(Task to carry out) A faithful retyping of every entry below is wanted, with images left out.

====

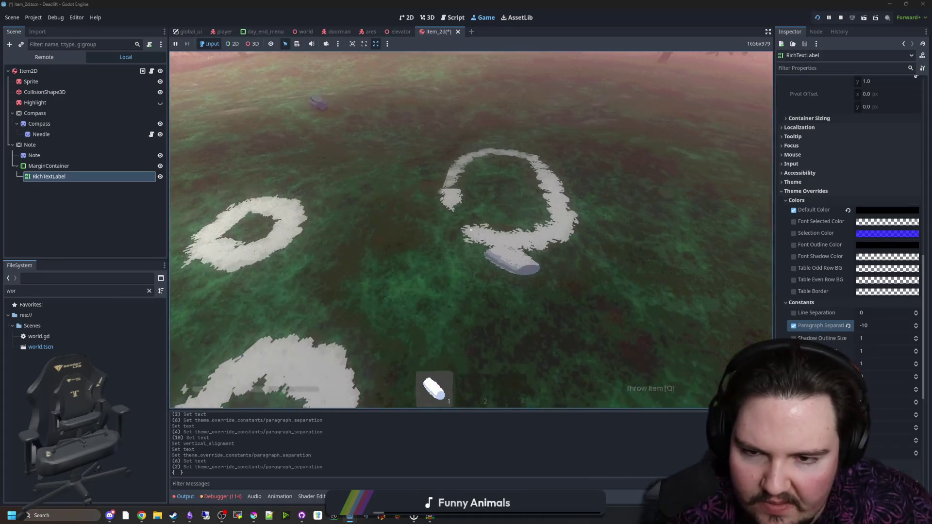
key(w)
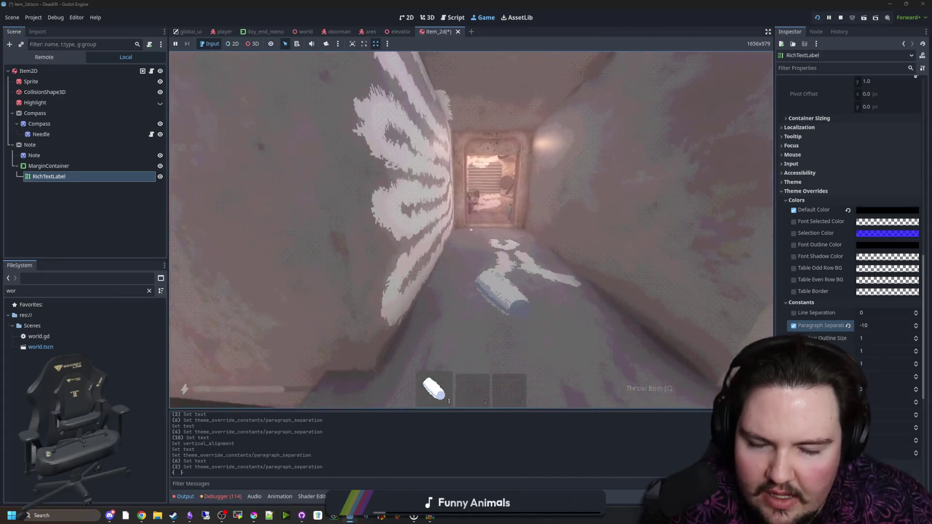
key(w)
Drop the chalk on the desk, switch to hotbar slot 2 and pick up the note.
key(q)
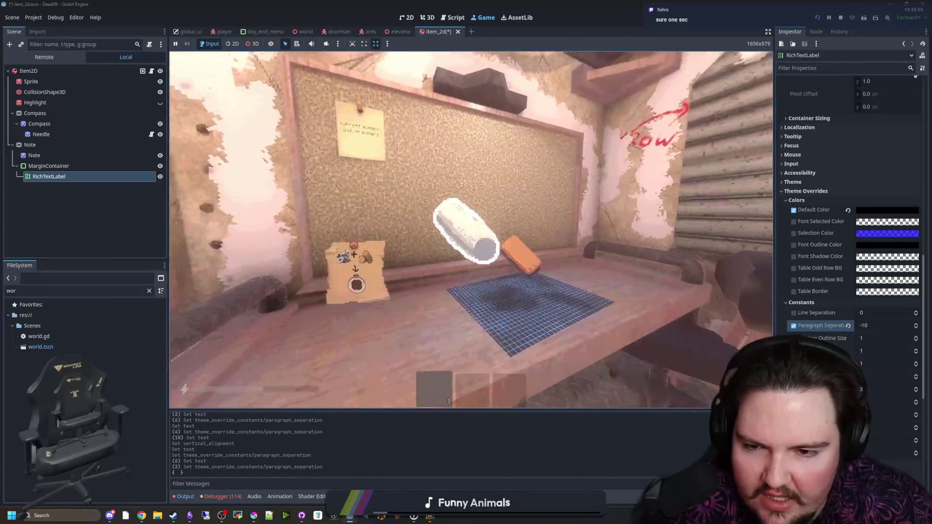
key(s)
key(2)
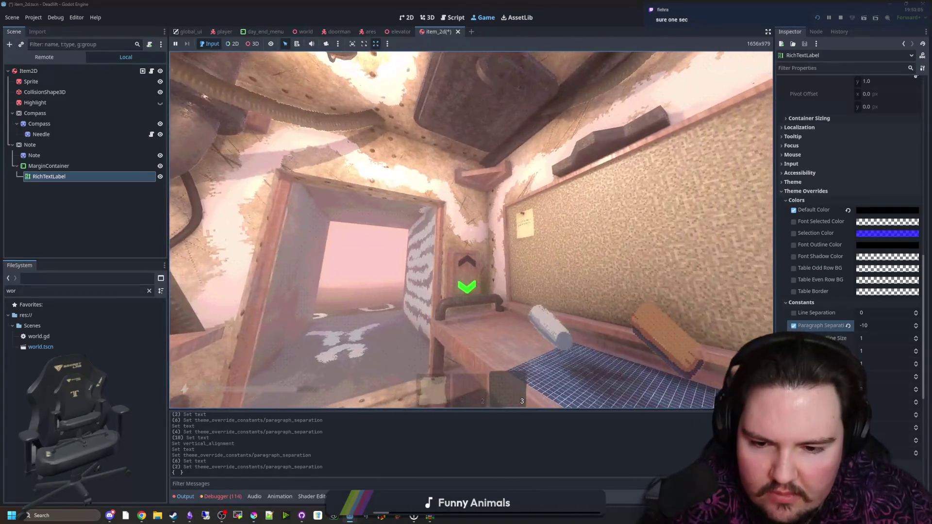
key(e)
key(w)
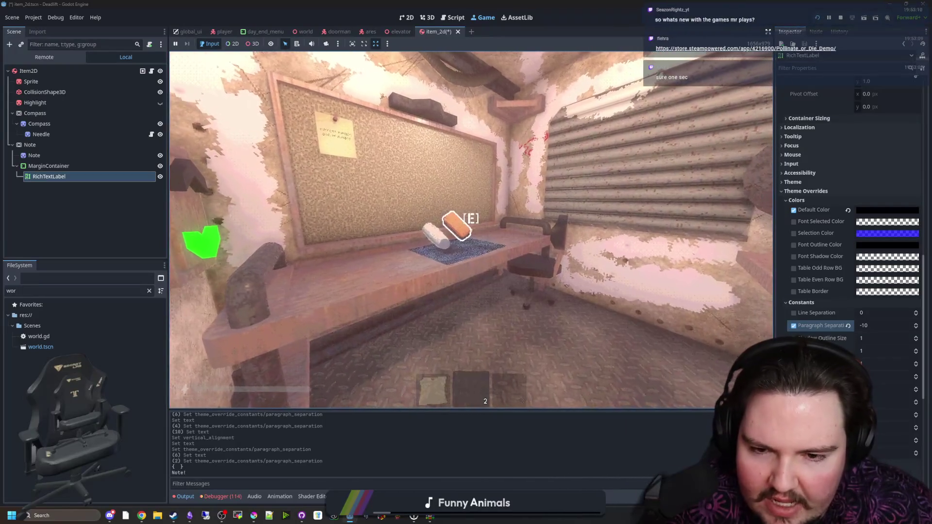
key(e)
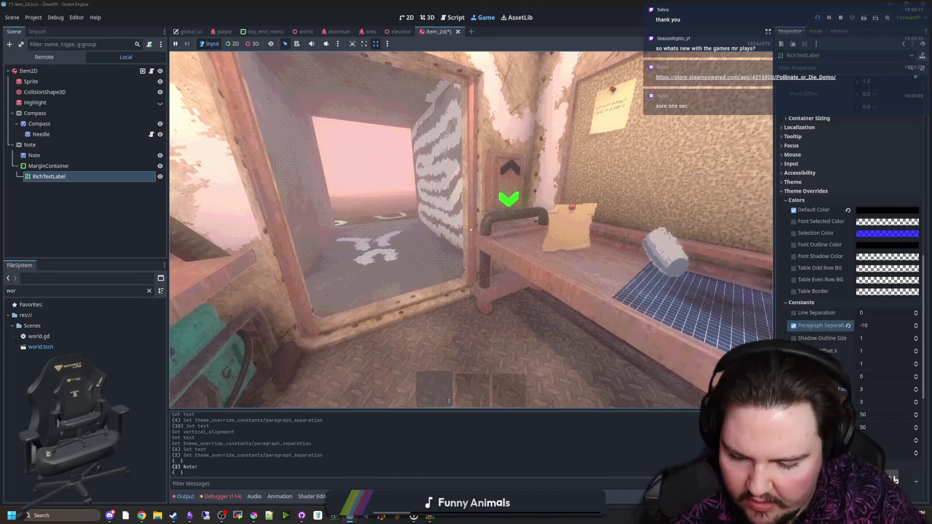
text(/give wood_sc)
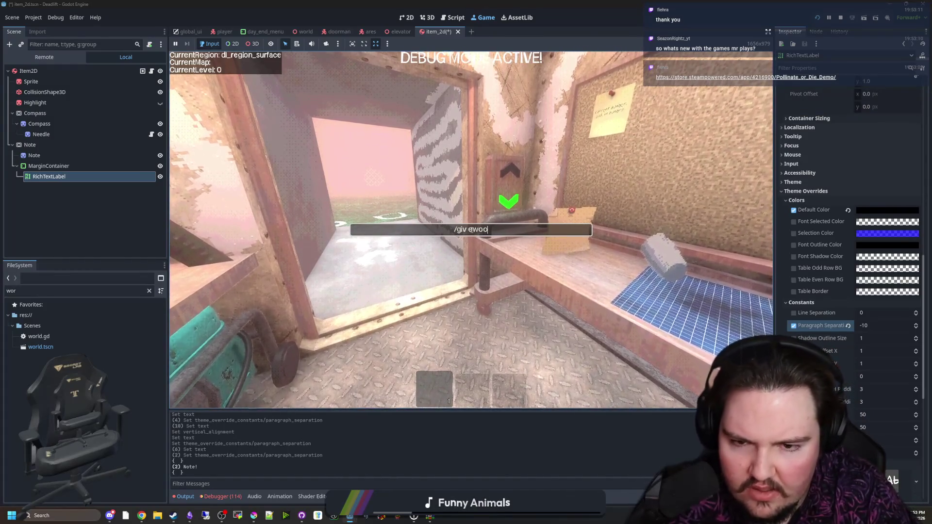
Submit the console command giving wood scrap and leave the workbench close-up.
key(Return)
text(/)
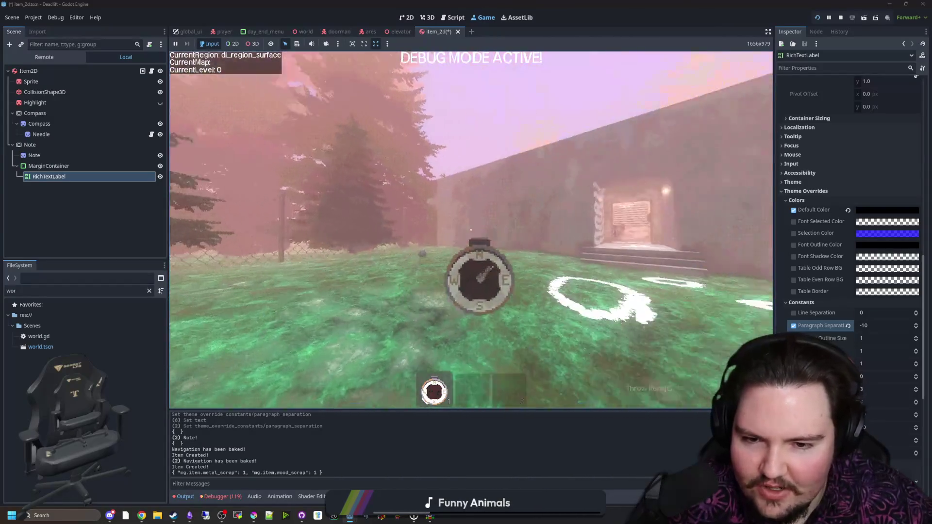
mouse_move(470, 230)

====

(Completed task)
key(w)
key(w)
Drop the chalk on the desk, switch to hotbar slot 2 and pick up the note.
key(q)
key(s)
key(2)
key(e)
key(w)
key(e)
text(/give wood_sc)
Submit the console command giving wood scrap and leave the workbench close-up.
key(Return)
text(/)
mouse_move(470, 230)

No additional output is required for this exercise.